Wednesday, November 09, 2016

Optimism

…Val was an optimist herself. Or at least people often accused her of it. And indeed she did try to make the best of things. It seemed to her that that was the way one should behave… Making the best of things was what courage meant, in her opinion; that was right action in the face of life. And how hard it was, given how dark her thoughts had become, and how dismal everything sometimes appeared to her; how against the grain of her temperament it had become. But she kept at it anyway, as an act of the will. And all it did was to get her laughed at, and most of what she said continually discounted or put down, as if being optimistic was a matter of a somewhat obtuse intelligence, or at best the luck of biochemistry, rather than a policy that had to be maintained, sometimes in the midst of the blackest moods imaginable.…

…And the world being what it was, Val supposed that there was some truth in it.

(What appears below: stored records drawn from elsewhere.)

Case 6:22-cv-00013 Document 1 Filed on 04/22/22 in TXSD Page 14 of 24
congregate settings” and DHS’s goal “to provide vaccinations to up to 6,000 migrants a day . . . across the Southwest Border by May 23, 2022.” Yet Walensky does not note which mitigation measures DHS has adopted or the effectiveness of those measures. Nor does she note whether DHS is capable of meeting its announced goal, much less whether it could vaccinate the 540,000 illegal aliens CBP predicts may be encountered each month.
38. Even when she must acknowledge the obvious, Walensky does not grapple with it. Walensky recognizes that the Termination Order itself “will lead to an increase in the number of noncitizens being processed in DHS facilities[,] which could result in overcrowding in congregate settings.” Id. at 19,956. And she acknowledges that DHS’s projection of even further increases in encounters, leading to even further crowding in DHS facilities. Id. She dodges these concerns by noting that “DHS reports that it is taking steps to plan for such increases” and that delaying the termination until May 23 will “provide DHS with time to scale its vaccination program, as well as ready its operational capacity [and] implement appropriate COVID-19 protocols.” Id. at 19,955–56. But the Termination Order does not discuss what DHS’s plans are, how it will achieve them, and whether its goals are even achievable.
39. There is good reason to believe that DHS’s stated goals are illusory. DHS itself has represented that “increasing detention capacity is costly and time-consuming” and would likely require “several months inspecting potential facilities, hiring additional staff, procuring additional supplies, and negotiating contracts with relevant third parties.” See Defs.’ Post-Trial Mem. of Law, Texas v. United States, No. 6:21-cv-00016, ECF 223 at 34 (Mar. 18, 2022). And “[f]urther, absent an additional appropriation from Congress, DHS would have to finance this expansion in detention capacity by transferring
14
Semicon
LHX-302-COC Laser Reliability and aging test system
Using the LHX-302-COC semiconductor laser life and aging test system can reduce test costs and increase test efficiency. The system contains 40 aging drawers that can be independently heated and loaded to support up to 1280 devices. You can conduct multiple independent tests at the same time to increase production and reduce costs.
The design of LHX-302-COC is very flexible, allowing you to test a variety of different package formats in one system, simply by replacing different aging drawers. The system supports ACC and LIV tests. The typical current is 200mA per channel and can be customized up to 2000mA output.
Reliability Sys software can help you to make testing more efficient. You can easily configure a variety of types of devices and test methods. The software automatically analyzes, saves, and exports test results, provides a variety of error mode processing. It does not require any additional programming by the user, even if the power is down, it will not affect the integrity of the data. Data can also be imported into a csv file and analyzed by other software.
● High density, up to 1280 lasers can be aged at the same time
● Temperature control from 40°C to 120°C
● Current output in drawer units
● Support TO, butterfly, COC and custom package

Why be optimistic, how be optimistic, when there was so much wrong with so much? In a world coming apart it had to be a kind of stupidity. But still Val held to it, stubbornly, just barely.… It took an effort to be optimistic, it was a moral position. But no one understood that.

— Kim Stanley Robinson, ANTARCTICA

...Need I add that this is, for me, aspirational not descriptive? That to say that I fall short of this is beyond overstatement, and that I am by intellect and temperament pessimistic in the extreme? That this is me talking to myself as much or far more than others? Ok then.

(By the way, this quote is in my sidebar quotes, in a much more truncated version; this is a longer chunk. For the still longer version, read the book!)